# Things to do
1. In the Paddy Reilly profile, reproduce the passage that begins at the words "As his 80th" and stops after "takes him down.", changing "ebullient" to "cheerful".
2. According to the Paddy Reilly profile, in what month and year did he play Carnegie Hall?
3. Resume the Paddy Reilly profile from its final sentence.

# Text excerpt

One of Ireland’s most famous ballad singers and the man who delivered the definitive version of the Fields of Athenry, Paddy Reilly is turning 80 this month. He shares memories of his colourful life and career with Kay Doyle.

 

It’s a dreary October afternoon in south county Dublin and while it’s lashing down cats, dogs and whatever else Mother Nature can offload on us outside, Paddy Reilly is cosily tucked up indoors. A voracious reader, lying all around him is a wide selection of reading material, from books on Winston Churchill to newspaper supplements saluting his beloved Dubs’ recent “drive for five” success.

“I read everything,” he reveals, “I even finished a Jeffrey Archer last night at 2.00am and while I have read everything he has ever written, he still manages to knock me out of the bed with a twist in the last line!”

As his 80th birthday approaches, Paddy is in ebullient form. He has had a tough year healthwise, seeing the inside of hospital walls far more regularly than he would care to. But sometimes the body takes a direction of its own, and he just has to roll with whatever road that takes him down.

“I suppose one of my greatest achievements is survival,” he jokes as acknowledges his big birthday is no longer a dot on the horizon. “There have been great times and memories down the years. Playing Carnegie Hall in March, 1977, was one of them. I did the first half of the show and The Wolfe Tones did the second. It was one of the finest places I have ever sung. Though the greatest auditorium in which I have sung is the Royal Albert Hall in London. I see it during the Proms night with 2,000 classical performers, and I think what a spectacle I must have been sitting up there on a high stool with a guitar!

Items from a data collection
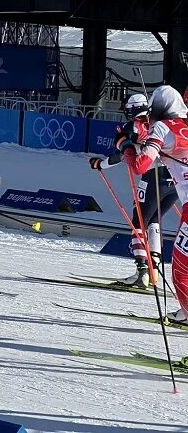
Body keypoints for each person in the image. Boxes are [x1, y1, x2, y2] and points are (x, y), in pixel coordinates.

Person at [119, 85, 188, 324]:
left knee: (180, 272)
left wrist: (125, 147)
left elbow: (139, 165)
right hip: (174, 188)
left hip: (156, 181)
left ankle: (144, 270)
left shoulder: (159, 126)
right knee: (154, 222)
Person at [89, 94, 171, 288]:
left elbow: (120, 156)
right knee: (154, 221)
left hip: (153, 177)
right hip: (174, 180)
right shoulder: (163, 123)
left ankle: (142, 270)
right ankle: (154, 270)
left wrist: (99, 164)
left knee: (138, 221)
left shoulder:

# Task-by-task results
1.
As his 80th birthday approaches, Paddy is in cheerful form. He has had a tough year healthwise, seeing the inside of hospital walls far more regularly than he would care to. But sometimes the body takes a direction of its own, and he just has to roll with whatever road that takes him down.

2. March 1977.

3.
“I love classical music. I’ve never been to the Proms, and I really want to go. To hear the Proms in the Royal Albert Hall and they playing Pomp and Circumstance, even if you had no blood in your body it would make the hair stand on your head!”

Paddy was born and raised in Rathcoole, County Dublin, on October 18th, 1939. He had two sisters, Jean and Linda. Linda sadly died at the young age of 26, when Paddy was still a teenager. His father worked in the Swiftbrook Papermills, the main employer for the area, and whose claim to fame was to have produced the paper on which the 1916 Proclamation was printed. His mother was a homemaker and both were fond of a singsong, especially at house parties.